Emmaline's Blog

News from the CT machine (plus DNA analysis)

I had a CT scan yesterday and the results aren't great (nor are they terrible, I should add). Some aspects of this are a bit speculative, because the 'baseline' scan we were working off was from December. Over the summer I had a break from treatment and went to Mossy Point, and during that time there was the possibility (so we said in advance) that the radiotherapy was still reducing the tumours, and also the possibility (we say in retrospect) that all the tumours were growing and multiplying.

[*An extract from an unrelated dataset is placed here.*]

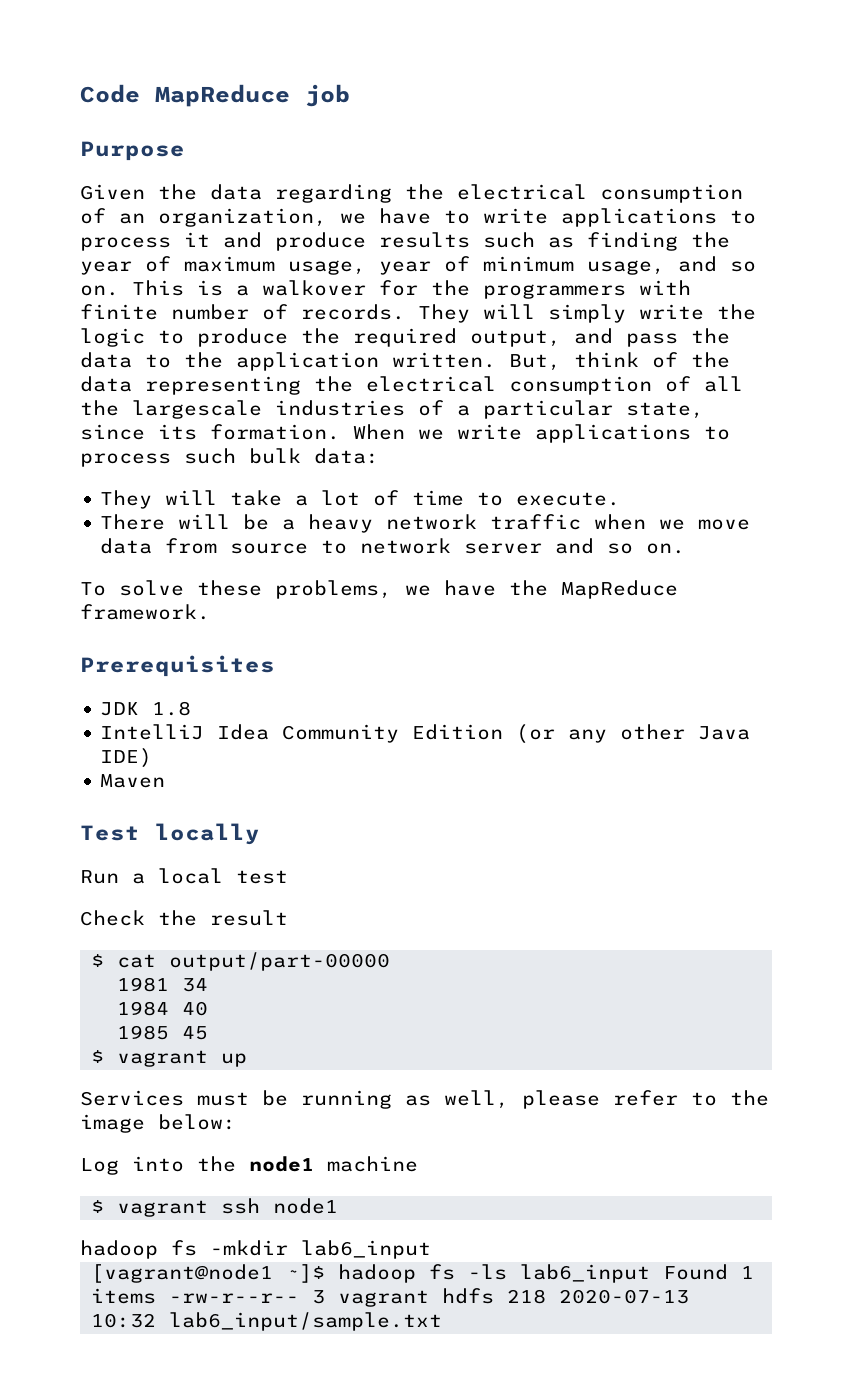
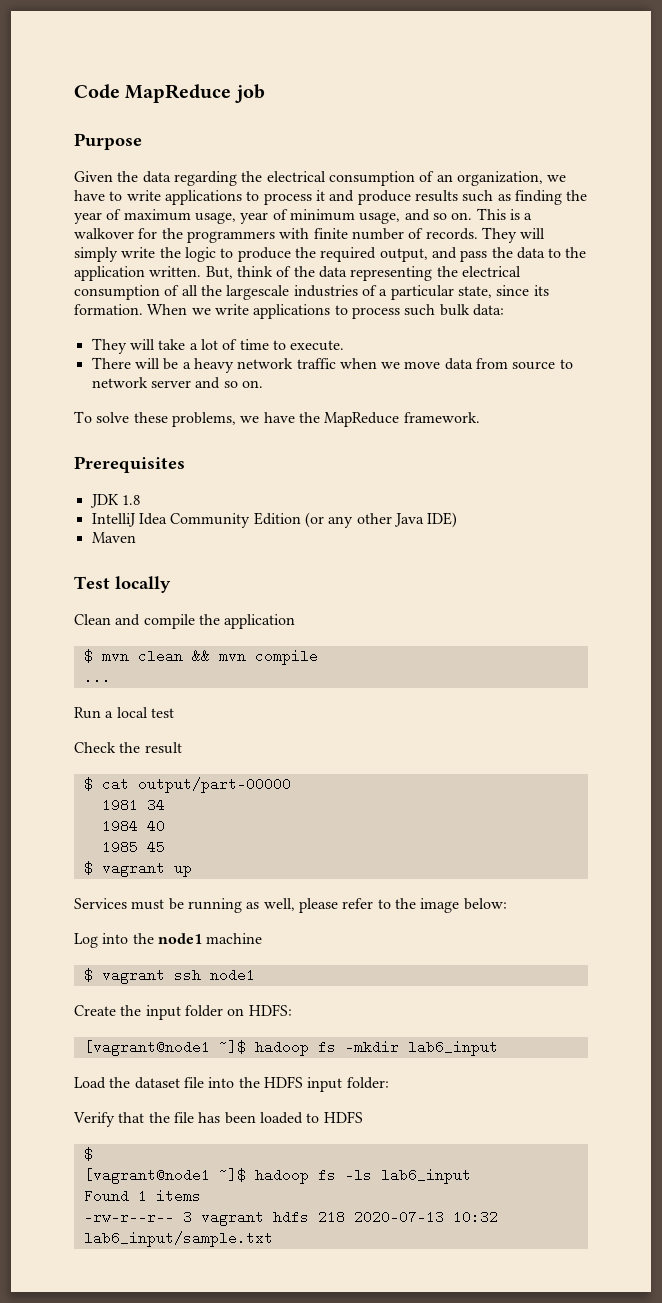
(260, 834) none -> [74,614,296,629] [83,649,318,665] [83,670,111,684] // Clean and compile the application // $ mvn clean && mvn compile // ...
[80,1240,431,1259] hadoop fs -mkdir lab6_input -> [74,1004,292,1020] [83,1040,498,1056] [74,1076,389,1092] [73,1111,363,1127] [83,1147,93,1161] Create the input folder on HDFS: // [vagrant@node1 ~]$ hadoop fs -mkdir lab6_input // Load the dataset file into the HDFS input folder: // Verify that the file has been loaded to HDFS // $
(651, 1273) none -> (471, 1176) //
(157, 1296) none -> (201, 1196) //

This absolutely does my head in: knowing that I can feel as well as I've felt for several years, blissed out on family and landscape and harmonious togetherness while my tumours grow and multiply. And then I come to chemo, the thing that is so hard to endure, and that is the time when things are at least somewhat more stable, if not actually repairing.  

Anyway. Data. A lesion in my lung has increased from 0.9 x 0.9cm to 2.2 x 2.2cm, other lung tumours have increased slightly and there may or may not be a new one forming at the base of one of my lungs. The main tumour in my liver has increased from 9.5 x 11.1cm to 11.8 x 13.7cm. There's half a dozen other tumours through my abdomen, some in lymph nodes, some next to (and inseperable from) major veins and arteries. There's one entirely new tumour, 2.3 x 2.8cm and a whole list of bumps and blurs that are "suspicious for tumour thrombus ... suspicious for peritoneal spread" etc. There's even a lesion in my kidney that is "suspicious for metastatic involvement", so now I have "worsening of the pulmonary, hepatic, renal metastases and nodal disease", plus a list of new lesions, and sites that are probably bone metastases. 

 Cross-sectional image of the largest liver tumour, looking from my head towards my feet.

Cross-sectional image of the largest liver tumour, looking from my head towards my feet.

Of course it all made me cry, made me furious, made me question the value of this chemo drug. But we do have another source of data, which is a chest x-ray from my first round of chemo this year, and although it's not a perfect comparison (different angle and method) the tumours look distinctly bigger on that x-ray than on the December scan, so medical consensus is that it's likely that a lot of this growth took place over the summer and that it's worth persisting with the chemo for another two rounds, then scanning again. It's important to give the Ifosfomide a proper chance, because it's the last of the frontline treatments. There's a lot of other possible treatments, but they're less likely to work. So two cycles. That's all I'm holding in mind at the moment. 

The next piece of news is that we asked for my original biopsy to be brought to Peter Mac to look for DNA mutations that might be targetted by newer cancer drugs (a 'somatic panel mutation analysis'). They tested for a very long list of known-to-be-meaningful mutations with no results. The only mutation that was detected was at TP53. TP53 was explained to me as a kind of quality assurance gene that checks that things are going well or forces cells into a suicide program if there are problems. It's thought to be hard to have cancer at all without having a mutation to TP53 and no tumour can be targetted by developing a drug particular to TP53 because it is ubiquitous thoughout the body. So my oncologist said that basically the test showed that I have cancer. I'm glad to have done these tests, for thoroughness, and I'm glad that it was possible to have the tests done, even though they are so far out of the ordinary for my kind of sarcoma. It shows that this hospital can pull out some pretty advanced techniques if you ask. But in practical terms, there's no outcome for me.